The Yeon Deung Hoe (Lotus Lantern Festival) is an annual event that colors Korea with bright lanterns in celebration of the birth of Buddha. Started as a religious festival during the Silla Dynasty (57 BC – AD 935), this traditional festival has come to be enjoyed by thousands of people every year, regardless of background, nationality, or religion.
The slogan for 2017’s festival is “We Can Make a World without Discrimination,” created with the aim of promoting respect and kindness by inviting citizens to come together. Various programs and events are scheduled, from the lantern parade featuring lanterns shaped like Buddhist instruments to a talk concert hosted by monks at the Buddhism culture plaza.
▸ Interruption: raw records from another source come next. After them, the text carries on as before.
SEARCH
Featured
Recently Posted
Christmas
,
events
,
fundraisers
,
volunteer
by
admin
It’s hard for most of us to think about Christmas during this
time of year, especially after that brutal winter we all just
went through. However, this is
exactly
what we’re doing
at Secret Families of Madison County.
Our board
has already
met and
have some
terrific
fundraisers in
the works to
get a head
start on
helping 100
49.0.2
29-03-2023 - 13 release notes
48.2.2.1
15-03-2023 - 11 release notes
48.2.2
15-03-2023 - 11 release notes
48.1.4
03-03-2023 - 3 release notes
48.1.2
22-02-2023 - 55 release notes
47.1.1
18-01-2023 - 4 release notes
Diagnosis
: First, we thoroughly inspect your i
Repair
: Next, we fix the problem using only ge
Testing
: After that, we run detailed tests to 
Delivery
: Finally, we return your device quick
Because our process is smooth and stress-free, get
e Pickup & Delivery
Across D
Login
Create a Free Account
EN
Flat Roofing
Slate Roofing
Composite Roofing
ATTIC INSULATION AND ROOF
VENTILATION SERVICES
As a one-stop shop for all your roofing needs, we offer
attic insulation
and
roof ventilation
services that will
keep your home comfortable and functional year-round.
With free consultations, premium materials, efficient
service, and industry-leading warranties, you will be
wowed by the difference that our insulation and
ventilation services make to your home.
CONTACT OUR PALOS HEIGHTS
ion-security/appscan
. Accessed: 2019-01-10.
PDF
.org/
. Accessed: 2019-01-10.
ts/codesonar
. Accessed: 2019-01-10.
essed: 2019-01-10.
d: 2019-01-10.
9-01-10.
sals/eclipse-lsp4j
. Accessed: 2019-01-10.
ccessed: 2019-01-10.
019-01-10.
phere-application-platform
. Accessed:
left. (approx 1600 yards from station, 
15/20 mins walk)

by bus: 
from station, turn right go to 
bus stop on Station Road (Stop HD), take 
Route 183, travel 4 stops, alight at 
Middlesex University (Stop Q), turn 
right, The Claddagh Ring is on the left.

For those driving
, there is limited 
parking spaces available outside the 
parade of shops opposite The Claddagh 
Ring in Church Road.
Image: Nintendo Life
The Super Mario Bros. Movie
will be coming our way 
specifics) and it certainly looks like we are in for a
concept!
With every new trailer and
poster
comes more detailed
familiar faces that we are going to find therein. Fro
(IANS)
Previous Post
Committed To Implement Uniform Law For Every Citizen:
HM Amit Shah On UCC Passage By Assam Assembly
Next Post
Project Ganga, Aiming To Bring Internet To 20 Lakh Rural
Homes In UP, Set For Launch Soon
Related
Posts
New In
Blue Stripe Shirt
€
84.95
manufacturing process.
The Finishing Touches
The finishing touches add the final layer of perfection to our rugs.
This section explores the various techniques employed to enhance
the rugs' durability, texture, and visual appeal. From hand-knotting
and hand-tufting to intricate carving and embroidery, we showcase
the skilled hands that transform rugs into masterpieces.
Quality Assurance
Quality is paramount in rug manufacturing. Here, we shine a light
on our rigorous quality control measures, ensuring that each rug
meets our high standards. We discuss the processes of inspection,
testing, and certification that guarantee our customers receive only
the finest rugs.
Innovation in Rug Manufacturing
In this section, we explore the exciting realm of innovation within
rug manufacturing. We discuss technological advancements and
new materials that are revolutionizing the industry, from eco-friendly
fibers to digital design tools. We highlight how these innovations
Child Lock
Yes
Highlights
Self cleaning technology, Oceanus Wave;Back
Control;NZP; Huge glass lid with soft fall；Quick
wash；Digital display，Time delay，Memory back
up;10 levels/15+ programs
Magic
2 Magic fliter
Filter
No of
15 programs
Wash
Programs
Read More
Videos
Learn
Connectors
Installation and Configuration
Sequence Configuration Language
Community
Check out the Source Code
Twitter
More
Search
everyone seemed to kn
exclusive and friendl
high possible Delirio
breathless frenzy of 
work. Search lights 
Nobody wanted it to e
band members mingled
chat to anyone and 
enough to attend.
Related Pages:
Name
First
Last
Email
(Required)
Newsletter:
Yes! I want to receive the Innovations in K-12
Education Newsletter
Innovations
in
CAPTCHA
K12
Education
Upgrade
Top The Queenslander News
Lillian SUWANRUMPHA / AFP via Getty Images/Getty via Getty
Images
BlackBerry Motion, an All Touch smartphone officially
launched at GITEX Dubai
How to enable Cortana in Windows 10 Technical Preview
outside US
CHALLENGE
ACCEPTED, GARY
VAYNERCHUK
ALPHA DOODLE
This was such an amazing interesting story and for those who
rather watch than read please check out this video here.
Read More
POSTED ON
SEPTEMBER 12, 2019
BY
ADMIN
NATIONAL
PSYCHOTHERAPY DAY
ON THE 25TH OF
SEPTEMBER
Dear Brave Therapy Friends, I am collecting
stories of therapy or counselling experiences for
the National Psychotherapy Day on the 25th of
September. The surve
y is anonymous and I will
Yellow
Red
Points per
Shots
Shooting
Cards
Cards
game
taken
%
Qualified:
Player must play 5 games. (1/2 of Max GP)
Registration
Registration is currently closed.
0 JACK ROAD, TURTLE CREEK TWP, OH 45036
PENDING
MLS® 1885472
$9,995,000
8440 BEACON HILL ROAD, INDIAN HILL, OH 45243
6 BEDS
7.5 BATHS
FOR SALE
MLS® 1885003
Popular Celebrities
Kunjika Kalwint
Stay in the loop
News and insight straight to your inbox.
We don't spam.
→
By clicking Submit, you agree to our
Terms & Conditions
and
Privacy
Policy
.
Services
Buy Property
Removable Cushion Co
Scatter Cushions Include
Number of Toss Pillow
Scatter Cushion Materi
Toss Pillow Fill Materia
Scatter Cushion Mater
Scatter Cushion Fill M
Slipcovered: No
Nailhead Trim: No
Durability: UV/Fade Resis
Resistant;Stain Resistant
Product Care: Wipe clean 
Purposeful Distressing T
International visitors coming to Korea in late April should definitely not miss this wonderful opportunity! The Lotus Lantern Festival is a huge event that only takes place near the end of April. Read on to find out more about the diverse hands-on activities and things to see at the festival!
1. Lotus Lantern Parade
International visitors coming to watch the parade will also have the chance to learn the rhythmic movements of the parade with the help of over one hundred members of the Global Supporters group. In addition, this year’s parade is expected to be quite special, with the participation of various nations carrying lanterns representing their countries, including Thailand and Taiwan.
2. Exhibition of Traditional Lanterns
In remembrance of the birth of Buddha, exhibitions of traditional lanterns will be on display for a ten-day period in various parts of Seoul including Ujeong Park by Jogyesa Temple, Bongeunsa Temple and Cheongyecheon Stream. These exhibitions provide a wonderful opportunity to marvel at the unassuming charm of Korea’s traditional paper, hanji. In particular, Cheonggyecheon Stream’s exhibition will display quality lanterns with a theme of “yeomcheon,” meaning “to think of the sky.”
3. Traditional Cultural Events
The Traditional Culture Zone will be prepared in front of Jogyesa Temple, featuring approximately 130 booths run by Buddhist organizations and temples from across the nation. These booths provide a chance for visitors to learn about and better understand Buddhist culture. International visitors in particular will enjoy the chance to try temple foods and hands-on crafts.